Here's a fact you might ponder: Virtually every single major person who has criticized the Darwinian viewpoint has faced personal attacks on his or her character. It happens to essentially every single person, myself included. So one of two things are true: Either (1) virtually every single critic of Darwinism (of which there are many) is "dishonest" and "deceiving," or (2) evolutionists habitually respond to scientific challenges with personal attacks.
I'm going with option (2). Even scholars with no sympathy for ID have been amazed to observe the nasty and uncivil treatment to which evolutionists subject their critics. (Please see here or here for some discussion of this.) So the fact that Phillip Johnson's character and integrity have been impugned by critics says more about how evolutionists behave than it does about the man Johnson himself.
That's a complex question whose answer also may say more about the media or the "scientific community" than it says about ID.
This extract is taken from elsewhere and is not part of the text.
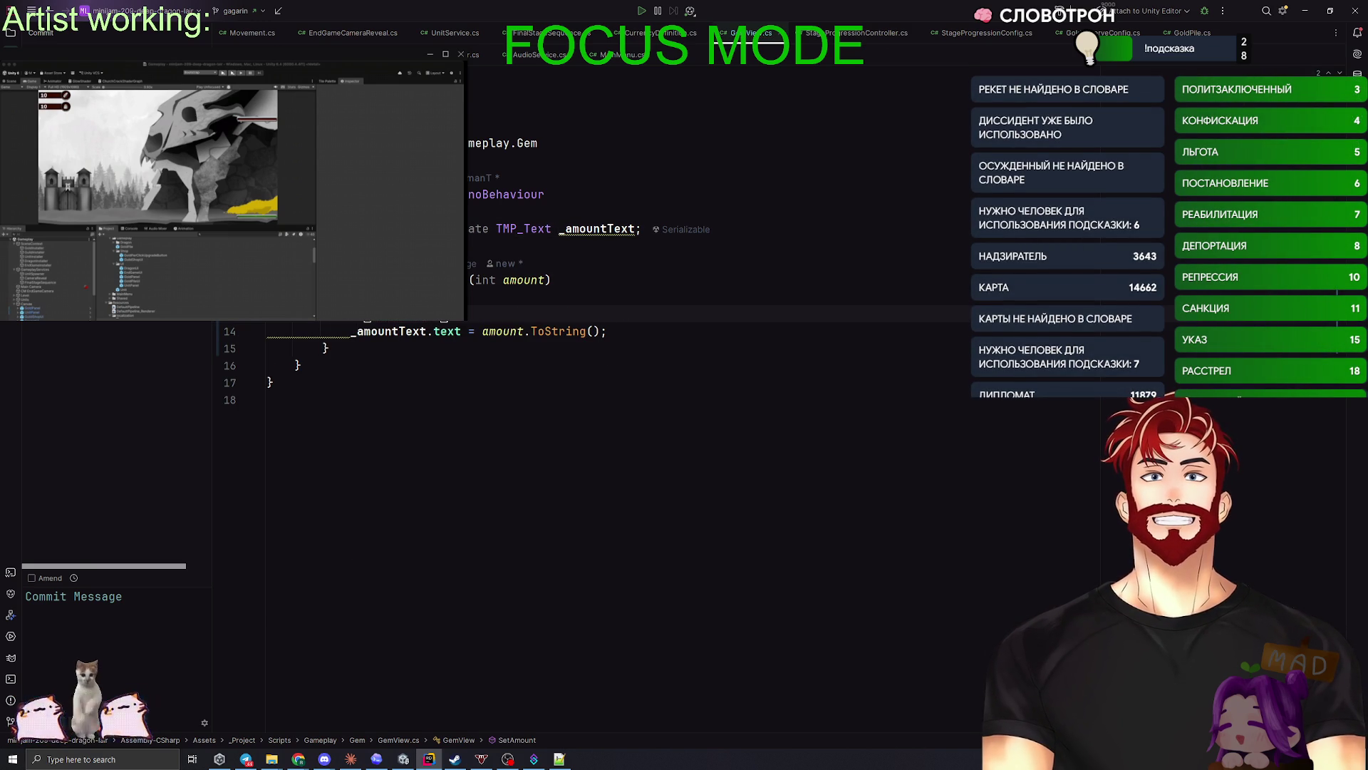
key(Return)
text({)
key(Return)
First, how do you measure an idea's "credibility?" I judge scientific "credibility" based mainly upon whether a claim is supported by the evidence. I don't gauge "credibility" by how many people have signed up for a particular position. That said, there are plenty of highly credible scientists, with PhDs, and at credible institutions, who support ID. On a different but related note, over 800 PhD scientists have signed a list dissenting from Darwinian evolutionary theory at www.dissentfromdarwin.org.
When there's a credible mass of scientific dissent you can't just dismiss because it represents a minority in the scientific field. What we see here is a genuine scientific debate -- a debate whose existence many evolutionists would like to deny. But it does exist, and you have to look at the evidence to decide who is right. Science is decided by the evidence, not by vote-counts.
There are other respects in which ID is clearly gaining, not losing credibility. Last year the ID movement published its 50th peer-reviewed scientific paper. Though the ID research program is steadily progressing forward, pro-ID scientists face discrimination from a small but vocal group of critics in the scientific community.
If you'd like to see an assessment of where the ID movement stands, and how its future is bright, you might enjoy a series of articles I wrote last year:
- How Bright is the Future of Intelligent Design?
- Post-Dover Education Victories for Intelligent Design
- Circumventing the Post-Dover Media Blackout
- It's Time for Some Folks to Get Over Dover
So there is a credible mass of ID-friendly scientists, and they are doing and publishing credible research supporting their views. In reply, ID critics rarely engage ID arguments directly, but prefer to attack ID proponents in personal terms. Meanwhile ID opponents seek to suppress free speech for ID advocates. Meanwhile the scientific debate goes on -- and just by observing how people behave, you can get a sense of which side is more confident about the evidence.
Also, yes, much of the media is biased against ID. But there's friendly media out there too. Neither the existence of unfriendly nor friendly media tells you anything about the scientific merits of ID. It tells you something about the media.